Providing Open Architecture High Availability Solutions

Data integrity can be verified using many methods, most of which depend on either redundancy or

summary information included within the data. Some of the methods may use sufficient

redundancy to not only detect an error, but also to correct it. However, most methods contain only

enough additional information to detect that the data is not valid. Examples of typical methods

include parity, checksums, and Cyclic Redundancy Checks (CRCs).

Comparison Testing

When redundant systems are employed it is possible to have two systems make calculations in

parallel. The results are then compared, and a fault is detected if the results do not match. This

concept is also called voting, and is discussed in Section 3.5. Comparisons can be made at any

level of the system, from cycle-by-cycle comparisons on a memory bus to final output being sent

over the network.

Time Testing

Time tests can be the simplest form of error detection. If an event is expected within a certain time

frame and the event does not occur, a fault is detected. This concept can be applied in hardware,

using watchdog timers, and in software, using either hardware timers or software processes.

One specific method of time testing is commonly referred to as heartbeating. This technique,

which can be implemented in both hardware and software, uses some type of message handshaking

that is performed at a predefined periodic frequency.

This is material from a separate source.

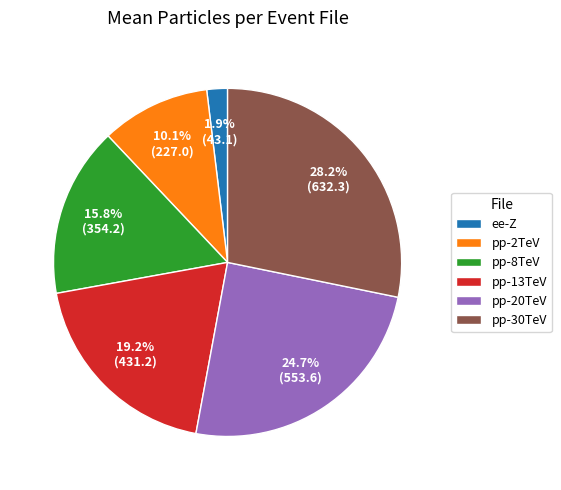

Is there any slice that represents more than half of the pie?

No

This technique is used to verify that the

appropriate components or subsystems still maintain some level of functionality.

When redundant systems are used, time checks can verify that the systems are operating at the

same rate, which would indicate that no faults are present. If redundant systems are not used,

expected times can be set based on design parameters.

While time testing is useful for fault detection, it does not always give a good indication of where a

fault occurred. For example, if a routine does not return in the expected amount of time, it is not

possible to know if the routine failed or if the processor had unexpected interrupts.

Time testing works well in deterministic systems, but can be problematic in systems where the

times of events may not be completely deterministic. In this case, the non-deterministic

performance of a system may cause time testing to sense faults that don’t really exist. On the other

hand, time testing can catch non-determinism in a system that was assumed to be deterministic.

User and Other Observable Detection

There are some cases where the end user of the system will detect a problem that has not been

detected by the systems management functions. It must be possible for diagnostics and other tests

to be started by external command in order to resolve these issues. Ideally, as experience with

faults detected in this manner grows, the automatic fault detection of the system can be expanded to

find these problems.

Fail with Notification

This is also known as ‘don’t fail silently’. It is critical in HA systems that any fault, no matter how

small or how infrequent, is logged or recorded in some way. This allows prediction of future

failures and assures that if the system model indicates that all is well, all is indeed well.